Pelucones, aniñados, pijos, gomelos, privilegiados, chetos, hijos de papá, fresas. Palabras usadas por la gente para identificar a los otros, a los que nacieron en un mundo privilegiado, a los que no pasan hambre. Entonces, las generaciones que vienen se preguntan por qué tienen esa bendita suerte. Por qué nacieron así y no de otra manera. Por qué nunca tuvieron que sufrir el hambre, la violencia o la exclusión. ¿Por qué? ¿Qué culpa tienen de haber nacido con propiedades en este y otros continentes, aviones privados, camionetas todoterreno desde el primer año de colegio, clases privadas de esgrima en el country club? ¿Por qué?
Longo, cholo, indio, naco, mitayo, flaite. Palabras latinoamericanas, usadas desde las orillas del río Bravo hasta la Patagonia chilena, para identificar a los otros, a los que si tienen hambre, a los que no nacieron con privilegios ni educación. Sin embargo, de repente, los otros empezaron a acumular billetes verdes. Esos billetes verdes que te compran las acciones del country club y las camionetas 4x4 blindadas. Los hijos de los otros empiezan a ir a los mismos colegios, con guardaespaldas, con ropa cara, con chofer. Entonces, se los juzga de nuevos ricos, de narcos, de lavadores de dinero, de burócratas corruptos.
¿Quién sufre más? El que no tiene nada, pero tiene el potencial ilimitado para conseguirlo todo. O el que tiene todo pero siente, en lo profundo de su alma, que no tiene nada. Entonces, pienso yo, empiezan a moverse lentamente los engranajes del juicio. La libertad de juzgar a quien plazca se convierte en una especie de estupefaciente ante el absurdo de esa contradicción permanente, en unos y otros.
Juzgar se convierte en un juego de estatus.
Algunos quizás necesitan pasar hambre a propósito.
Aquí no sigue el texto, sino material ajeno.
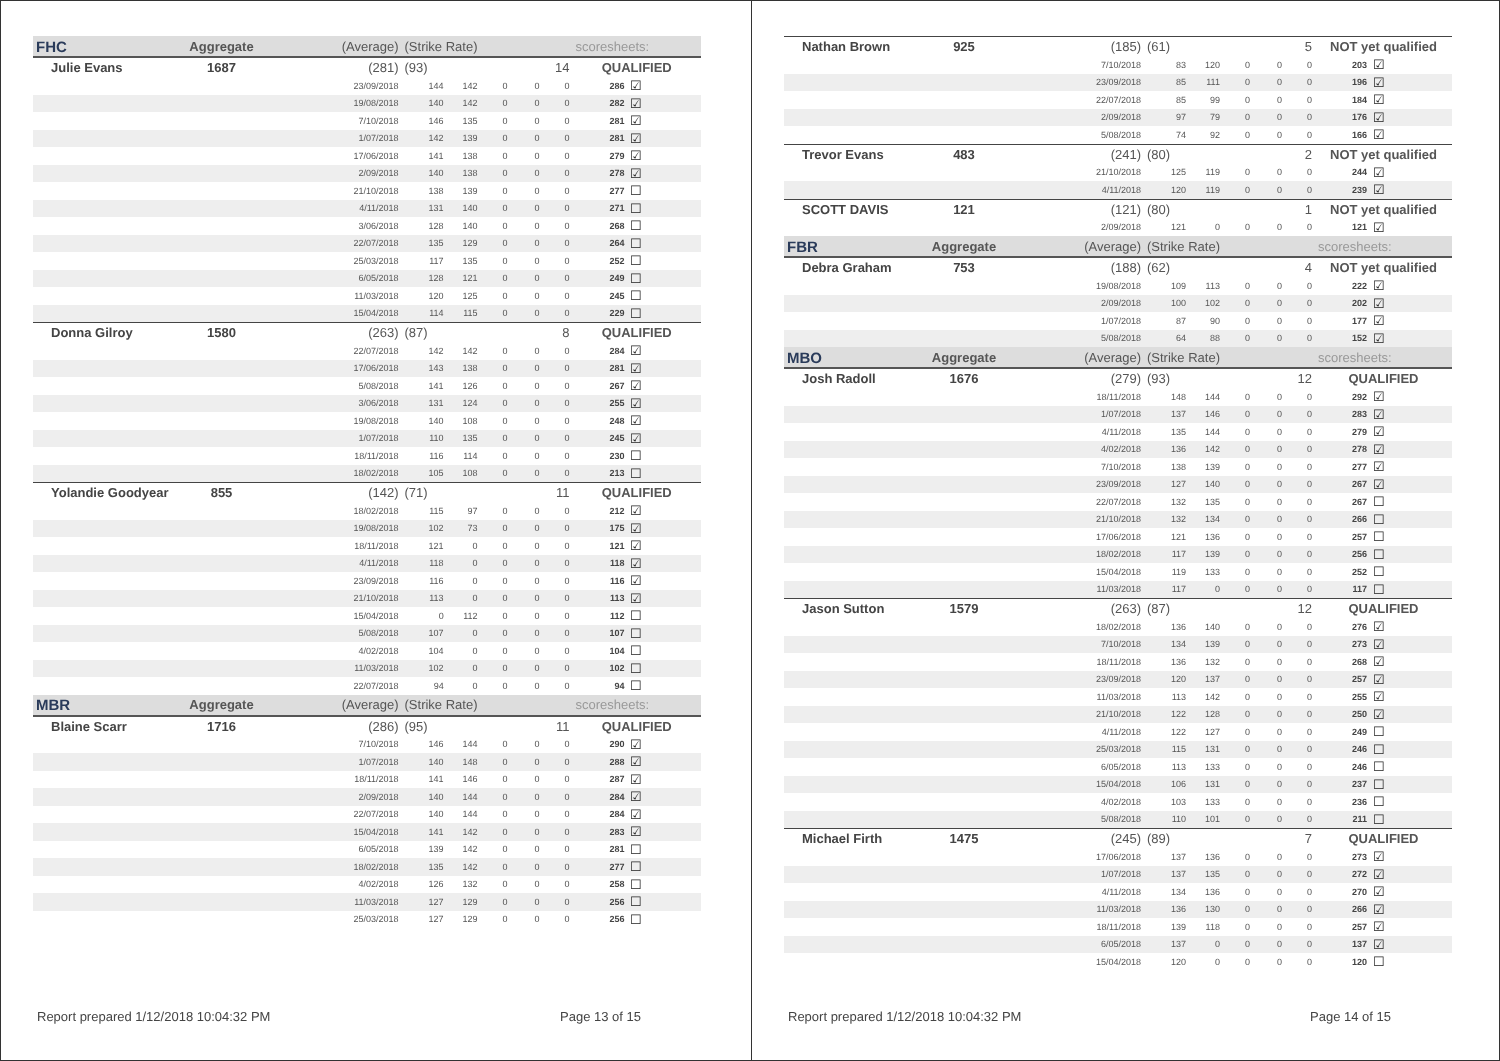| FHC | Aggregate | (Average) | (Strike Rate) | | | | | scoresheets: | |
| --- | --- | --- | --- | --- | --- | --- | --- | --- | --- |
| Julie Evans | 1687 | (281) | (93) | | | | 14 | QUALIFIED | |
| | | 23/09/2018 | 144 | 142 | 0 | 0 | 0 | 286 | ☑ |
| | | 19/08/2018 | 140 | 142 | 0 | 0 | 0 | 282 | ☑ |
| | | 7/10/2018 | 146 | 135 | 0 | 0 | 0 | 281 | ☑ |
| | | 1/07/2018 | 142 | 139 | 0 | 0 | 0 | 281 | ☑ |
| | | 17/06/2018 | 141 | 138 | 0 | 0 | 0 | 279 | ☑ |
| | | 2/09/2018 | 140 | 138 | 0 | 0 | 0 | 278 | ☑ |
| | | 21/10/2018 | 138 | 139 | 0 | 0 | 0 | 277 | ☐ |
| | | 4/11/2018 | 131 | 140 | 0 | 0 | 0 | 271 | ☐ |
| | | 3/06/2018 | 128 | 140 | 0 | 0 | 0 | 268 | ☐ |
| | | 22/07/2018 | 135 | 129 | 0 | 0 | 0 | 264 | ☐ |
| | | 25/03/2018 | 117 | 135 | 0 | 0 | 0 | 252 | ☐ |
| | | 6/05/2018 | 128 | 121 | 0 | 0 | 0 | 249 | ☐ |
| | | 11/03/2018 | 120 | 125 | 0 | 0 | 0 | 245 | ☐ |
| | | 15/04/2018 | 114 | 115 | 0 | 0 | 0 | 229 | ☐ |
| Donna Gilroy | 1580 | (263) | (87) | | | | 8 | QUALIFIED | |
| | | 22/07/2018 | 142 | 142 | 0 | 0 | 0 | 284 | ☑ |
| | | 17/06/2018 | 143 | 138 | 0 | 0 | 0 | 281 | ☑ |
| | | 5/08/2018 | 141 | 126 | 0 | 0 | 0 | 267 | ☑ |
| | | 3/06/2018 | 131 | 124 | 0 | 0 | 0 | 255 | ☑ |
| | | 19/08/2018 | 140 | 108 | 0 | 0 | 0 | 248 | ☑ |
| | | 1/07/2018 | 110 | 135 | 0 | 0 | 0 | 245 | ☑ |
| | | 18/11/2018 | 116 | 114 | 0 | 0 | 0 | 230 | ☐ |
| | | 18/02/2018 | 105 | 108 | 0 | 0 | 0 | 213 | ☐ |
| Yolandie Goodyear | 855 | (142) | (71) | | | | 11 | QUALIFIED | |
| | | 18/02/2018 | 115 | 97 | 0 | 0 | 0 | 212 | ☑ |
| | | 19/08/2018 | 102 | 73 | 0 | 0 | 0 | 175 | ☑ |
| | | 18/11/2018 | 121 | 0 | 0 | 0 | 0 | 121 | ☑ |
| | | 4/11/2018 | 118 | 0 | 0 | 0 | 0 | 118 | ☑ |
| | | 23/09/2018 | 116 | 0 | 0 | 0 | 0 | 116 | ☑ |
| | | 21/10/2018 | 113 | 0 | 0 | 0 | 0 | 113 | ☑ |
| | | 15/04/2018 | 0 | 112 | 0 | 0 | 0 | 112 | ☐ |
| | | 5/08/2018 | 107 | 0 | 0 | 0 | 0 | 107 | ☐ |
| | | 4/02/2018 | 104 | 0 | 0 | 0 | 0 | 104 | ☐ |
| | | 11/03/2018 | 102 | 0 | 0 | 0 | 0 | 102 | ☐ |
| | | 22/07/2018 | 94 | 0 | 0 | 0 | 0 | 94 | ☐ |
| MBR | Aggregate | (Average) | (Strike Rate) | | | | | scoresheets: | |
| Blaine Scarr | 1716 | (286) | (95) | | | | 11 | QUALIFIED | |
| | | 7/10/2018 | 146 | 144 | 0 | 0 | 0 | 290 | ☑ |
| | | 1/07/2018 | 140 | 148 | 0 | 0 | 0 | 288 | ☑ |
| | | 18/11/2018 | 141 | 146 | 0 | 0 | 0 | 287 | ☑ |
| | | 2/09/2018 | 140 | 144 | 0 | 0 | 0 | 284 | ☑ |
| | | 22/07/2018 | 140 | 144 | 0 | 0 | 0 | 284 | ☑ |
| | | 15/04/2018 | 141 | 142 | 0 | 0 | 0 | 283 | ☑ |
| | | 6/05/2018 | 139 | 142 | 0 | 0 | 0 | 281 | ☐ |
| | | 18/02/2018 | 135 | 142 | 0 | 0 | 0 | 277 | ☐ |
| | | 4/02/2018 | 126 | 132 | 0 | 0 | 0 | 258 | ☐ |
| | | 11/03/2018 | 127 | 129 | 0 | 0 | 0 | 256 | ☐ |
| | | 25/03/2018 | 127 | 129 | 0 | 0 | 0 | 256 | ☐ |
Report prepared 1/12/2018 10:04:32 PM Page 13 of 15
| Nathan Brown | 925 | (185) | (61) | | | | 5 | NOT yet qualified | |
| | | 7/10/2018 | 83 | 120 | 0 | 0 | 0 | 203 | ☑ |
| | | 23/09/2018 | 85 | 111 | 0 | 0 | 0 | 196 | ☑ |
| | | 22/07/2018 | 85 | 99 | 0 | 0 | 0 | 184 | ☑ |
| | | 2/09/2018 | 97 | 79 | 0 | 0 | 0 | 176 | ☑ |
| | | 5/08/2018 | 74 | 92 | 0 | 0 | 0 | 166 | ☑ |
| Trevor Evans | 483 | (241) | (80) | | | | 2 | NOT yet qualified | |
| | | 21/10/2018 | 125 | 119 | 0 | 0 | 0 | 244 | ☑ |
| | | 4/11/2018 | 120 | 119 | 0 | 0 | 0 | 239 | ☑ |
| SCOTT DAVIS | 121 | (121) | (80) | | | | 1 | NOT yet qualified | |
| | | 2/09/2018 | 121 | 0 | 0 | 0 | 0 | 121 | ☑ |
| FBR | Aggregate | (Average) | (Strike Rate) | | | | | scoresheets: | |
| Debra Graham | 753 | (188) | (62) | | | | 4 | NOT yet qualified | |
| | | 19/08/2018 | 109 | 113 | 0 | 0 | 0 | 222 | ☑ |
| | | 2/09/2018 | 100 | 102 | 0 | 0 | 0 | 202 | ☑ |
| | | 1/07/2018 | 87 | 90 | 0 | 0 | 0 | 177 | ☑ |
| | | 5/08/2018 | 64 | 88 | 0 | 0 | 0 | 152 | ☑ |
| MBO | Aggregate | (Average) | (Strike Rate) | | | | | scoresheets: | |
| Josh Radoll | 1676 | (279) | (93) | | | | 12 | QUALIFIED | |
| | | 18/11/2018 | 148 | 144 | 0 | 0 | 0 | 292 | ☑ |
| | | 1/07/2018 | 137 | 146 | 0 | 0 | 0 | 283 | ☑ |
| | | 4/11/2018 | 135 | 144 | 0 | 0 | 0 | 279 | ☑ |
| | | 4/02/2018 | 136 | 142 | 0 | 0 | 0 | 278 | ☑ |
| | | 7/10/2018 | 138 | 139 | 0 | 0 | 0 | 277 | ☑ |
| | | 23/09/2018 | 127 | 140 | 0 | 0 | 0 | 267 | ☑ |
| | | 22/07/2018 | 132 | 135 | 0 | 0 | 0 | 267 | ☐ |
| | | 21/10/2018 | 132 | 134 | 0 | 0 | 0 | 266 | ☐ |
| | | 17/06/2018 | 121 | 136 | 0 | 0 | 0 | 257 | ☐ |
| | | 18/02/2018 | 117 | 139 | 0 | 0 | 0 | 256 | ☐ |
| | | 15/04/2018 | 119 | 133 | 0 | 0 | 0 | 252 | ☐ |
| | | 11/03/2018 | 117 | 0 | 0 | 0 | 0 | 117 | ☐ |
| Jason Sutton | 1579 | (263) | (87) | | | | 12 | QUALIFIED | |
| | | 18/02/2018 | 136 | 140 | 0 | 0 | 0 | 276 | ☑ |
| | | 7/10/2018 | 134 | 139 | 0 | 0 | 0 | 273 | ☑ |
| | | 18/11/2018 | 136 | 132 | 0 | 0 | 0 | 268 | ☑ |
| | | 23/09/2018 | 120 | 137 | 0 | 0 | 0 | 257 | ☑ |
| | | 11/03/2018 | 113 | 142 | 0 | 0 | 0 | 255 | ☑ |
| | | 21/10/2018 | 122 | 128 | 0 | 0 | 0 | 250 | ☑ |
| | | 4/11/2018 | 122 | 127 | 0 | 0 | 0 | 249 | ☐ |
| | | 25/03/2018 | 115 | 131 | 0 | 0 | 0 | 246 | ☐ |
| | | 6/05/2018 | 113 | 133 | 0 | 0 | 0 | 246 | ☐ |
| | | 15/04/2018 | 106 | 131 | 0 | 0 | 0 | 237 | ☐ |
| | | 4/02/2018 | 103 | 133 | 0 | 0 | 0 | 236 | ☐ |
| | | 5/08/2018 | 110 | 101 | 0 | 0 | 0 | 211 | ☐ |
| Michael Firth | 1475 | (245) | (89) | | | | 7 | QUALIFIED | |
| | | 17/06/2018 | 137 | 136 | 0 | 0 | 0 | 273 | ☑ |
| | | 1/07/2018 | 137 | 135 | 0 | 0 | 0 | 272 | ☑ |
| | | 4/11/2018 | 134 | 136 | 0 | 0 | 0 | 270 | ☑ |
| | | 11/03/2018 | 136 | 130 | 0 | 0 | 0 | 266 | ☑ |
| | | 18/11/2018 | 139 | 118 | 0 | 0 | 0 | 257 | ☑ |
| | | 6/05/2018 | 137 | 0 | 0 | 0 | 0 | 137 | ☑ |
| | | 15/04/2018 | 120 | 0 | 0 | 0 | 0 | 120 | ☐ |
Report prepared 1/12/2018 10:04:32 PM Page 14 of 15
Irse a un retiro en la India por quince días, alimentándose solo de agua de flor de loto y pan integral, triple bajo en gluten, azúcar y triglicéridos. Después, con justa razón, viene el paquete todo incluido del Four Seasons Hotel Riyadh en Bali, para equilibrar esas dos semanas tratando de emular la tentación de Jesús en el desierto. Nada como una piña colada en la arena blanca tras casi experimentar el nirvana.
Los otros, en cambio, sufren el hambre de verdad. El hambre que te hace matar a dos adultos mayores a martillazos para poder pertenecer a la pandilla. Rito de iniciación, le llaman. Esa hambre que te truena la panza y te hace ver imágenes fantasmales y alucinaciones aterradoras donde no las hay. Aquella hambre que yo, pequeño burgués, nunca he sentido. Quizá lo más cercano fue una vez, en mis épocas universitarias, cuando vi el puesto de hot dogs cerrado al llegar de madrugada después de una fiesta. Pero no era aquella hambre que duele. Aquella hambre que te convierte en un asesino a sueldo. No, esa hambre no he experimentado.
Indio, longo, pelucón, fresa, mitayo, flaite, cholo. Todos, los unos y los otros, han sido programados para eyacular odio y mantener una batalla constante de estatus. Nuestra posición percibida en los grupos sociales en los que estamos metidos, se ha convertido en el motor central de nuestras acciones. Al mismo tiempo, hemos descubierto como manipular, a través de pantallas y redes invisibles de comunicación, este juego de estatus. Los pelucones, los aniñados, suben fotos en catamaranes en las costas de Mónaco; en la misma red social en la que los longos, los flaites, los nacos, suben fotos con sus Glock 9mm compradas en el mercado negro, fajos de billetes con el rostro de Benjamin Franklin y carros bañados en oro.
Nos pasamos la vida juzgando, jugando un juego invisible para ver cual es el gallo más gallo del gallinero. La búsqueda de estatus se convirtió en un juego de juicio. Narcos y magnates tecnológicos flotan a la misma altura, en diferentes jarrones.